TASK STATEMENT: When the line containing "Write-Output $jobTaskExecutions" appears in the data below, begin copying there and stop only after the line containing "Das folgende PowerShell-Skript kann verwendet werden, für".

GIVEN ENTRIES:
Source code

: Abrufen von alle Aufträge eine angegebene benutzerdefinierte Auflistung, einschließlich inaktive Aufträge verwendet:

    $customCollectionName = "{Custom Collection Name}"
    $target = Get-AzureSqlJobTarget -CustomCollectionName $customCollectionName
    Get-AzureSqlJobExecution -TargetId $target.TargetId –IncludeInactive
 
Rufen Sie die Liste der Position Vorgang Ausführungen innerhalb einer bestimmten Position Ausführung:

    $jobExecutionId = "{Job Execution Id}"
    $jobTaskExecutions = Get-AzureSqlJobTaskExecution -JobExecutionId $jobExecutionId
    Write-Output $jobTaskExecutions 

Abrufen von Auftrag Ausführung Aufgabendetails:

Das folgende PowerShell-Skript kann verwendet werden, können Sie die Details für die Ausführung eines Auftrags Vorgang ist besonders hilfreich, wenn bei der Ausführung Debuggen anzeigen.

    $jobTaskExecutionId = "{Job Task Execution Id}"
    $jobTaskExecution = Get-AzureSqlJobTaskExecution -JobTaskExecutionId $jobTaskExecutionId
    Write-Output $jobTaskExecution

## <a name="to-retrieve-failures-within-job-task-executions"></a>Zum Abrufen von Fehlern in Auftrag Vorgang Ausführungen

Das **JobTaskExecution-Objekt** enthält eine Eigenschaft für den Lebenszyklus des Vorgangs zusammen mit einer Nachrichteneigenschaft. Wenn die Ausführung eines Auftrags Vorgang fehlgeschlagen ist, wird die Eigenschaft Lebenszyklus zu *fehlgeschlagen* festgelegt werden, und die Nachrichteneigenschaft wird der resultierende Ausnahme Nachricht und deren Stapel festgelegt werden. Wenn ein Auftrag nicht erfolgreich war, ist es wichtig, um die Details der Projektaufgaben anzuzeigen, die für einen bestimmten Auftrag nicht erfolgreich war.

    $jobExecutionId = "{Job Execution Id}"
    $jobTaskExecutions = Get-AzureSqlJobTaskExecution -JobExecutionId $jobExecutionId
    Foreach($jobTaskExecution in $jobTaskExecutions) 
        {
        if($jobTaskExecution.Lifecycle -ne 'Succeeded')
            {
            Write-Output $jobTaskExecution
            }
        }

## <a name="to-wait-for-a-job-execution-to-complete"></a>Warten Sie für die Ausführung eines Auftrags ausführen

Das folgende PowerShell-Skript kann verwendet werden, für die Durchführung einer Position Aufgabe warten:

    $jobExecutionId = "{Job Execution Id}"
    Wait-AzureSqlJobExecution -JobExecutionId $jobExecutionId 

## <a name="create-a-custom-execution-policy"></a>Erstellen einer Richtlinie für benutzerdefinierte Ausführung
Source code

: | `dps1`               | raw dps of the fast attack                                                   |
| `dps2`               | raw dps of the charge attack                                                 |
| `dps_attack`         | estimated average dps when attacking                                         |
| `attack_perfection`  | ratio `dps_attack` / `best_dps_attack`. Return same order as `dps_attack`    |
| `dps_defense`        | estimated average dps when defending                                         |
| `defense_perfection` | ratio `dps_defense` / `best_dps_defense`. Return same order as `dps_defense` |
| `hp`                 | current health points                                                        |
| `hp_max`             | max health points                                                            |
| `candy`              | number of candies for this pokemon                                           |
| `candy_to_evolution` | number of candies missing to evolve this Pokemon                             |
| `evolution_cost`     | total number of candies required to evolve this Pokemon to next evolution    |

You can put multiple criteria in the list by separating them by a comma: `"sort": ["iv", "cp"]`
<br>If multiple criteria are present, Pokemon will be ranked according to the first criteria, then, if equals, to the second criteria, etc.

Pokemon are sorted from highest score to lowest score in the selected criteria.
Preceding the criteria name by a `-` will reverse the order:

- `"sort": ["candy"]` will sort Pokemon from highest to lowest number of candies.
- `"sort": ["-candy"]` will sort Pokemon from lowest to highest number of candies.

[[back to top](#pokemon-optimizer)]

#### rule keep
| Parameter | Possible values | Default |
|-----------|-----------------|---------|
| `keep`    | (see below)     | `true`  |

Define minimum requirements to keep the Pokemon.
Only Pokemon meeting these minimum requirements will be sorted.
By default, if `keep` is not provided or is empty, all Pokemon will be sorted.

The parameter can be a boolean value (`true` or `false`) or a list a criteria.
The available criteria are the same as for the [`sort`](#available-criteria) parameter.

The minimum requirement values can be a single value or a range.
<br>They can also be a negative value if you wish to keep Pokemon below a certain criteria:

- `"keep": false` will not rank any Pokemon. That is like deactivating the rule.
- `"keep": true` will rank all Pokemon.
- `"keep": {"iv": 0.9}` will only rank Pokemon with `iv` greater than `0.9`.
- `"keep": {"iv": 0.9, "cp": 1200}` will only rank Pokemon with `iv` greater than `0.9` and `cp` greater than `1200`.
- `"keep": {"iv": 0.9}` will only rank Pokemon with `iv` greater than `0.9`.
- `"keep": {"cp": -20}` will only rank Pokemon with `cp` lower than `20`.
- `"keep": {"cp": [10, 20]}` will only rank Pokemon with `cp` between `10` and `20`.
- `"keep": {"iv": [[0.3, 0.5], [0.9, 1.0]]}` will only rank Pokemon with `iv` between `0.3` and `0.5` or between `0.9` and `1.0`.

SOLUTION TO THE PROBLEM:
    Write-Output $jobTaskExecutions 

Abrufen von Auftrag Ausführung Aufgabendetails:

Das folgende PowerShell-Skript kann verwendet werden, können Sie die Details für die Ausführung eines Auftrags Vorgang ist besonders hilfreich, wenn bei der Ausführung Debuggen anzeigen.

    $jobTaskExecutionId = "{Job Task Execution Id}"
    $jobTaskExecution = Get-AzureSqlJobTaskExecution -JobTaskExecutionId $jobTaskExecutionId
    Write-Output $jobTaskExecution

## <a name="to-retrieve-failures-within-job-task-executions"></a>Zum Abrufen von Fehlern in Auftrag Vorgang Ausführungen

Das **JobTaskExecution-Objekt** enthält eine Eigenschaft für den Lebenszyklus des Vorgangs zusammen mit einer Nachrichteneigenschaft. Wenn die Ausführung eines Auftrags Vorgang fehlgeschlagen ist, wird die Eigenschaft Lebenszyklus zu *fehlgeschlagen* festgelegt werden, und die Nachrichteneigenschaft wird der resultierende Ausnahme Nachricht und deren Stapel festgelegt werden. Wenn ein Auftrag nicht erfolgreich war, ist es wichtig, um die Details der Projektaufgaben anzuzeigen, die für einen bestimmten Auftrag nicht erfolgreich war.

    $jobExecutionId = "{Job Execution Id}"
    $jobTaskExecutions = Get-AzureSqlJobTaskExecution -JobExecutionId $jobExecutionId
    Foreach($jobTaskExecution in $jobTaskExecutions) 
        {
        if($jobTaskExecution.Lifecycle -ne 'Succeeded')
            {
            Write-Output $jobTaskExecution
            }
        }

## <a name="to-wait-for-a-job-execution-to-complete"></a>Warten Sie für die Ausführung eines Auftrags ausführen

Das folgende PowerShell-Skript kann verwendet werden, für die Durchführung einer Position Aufgabe warten:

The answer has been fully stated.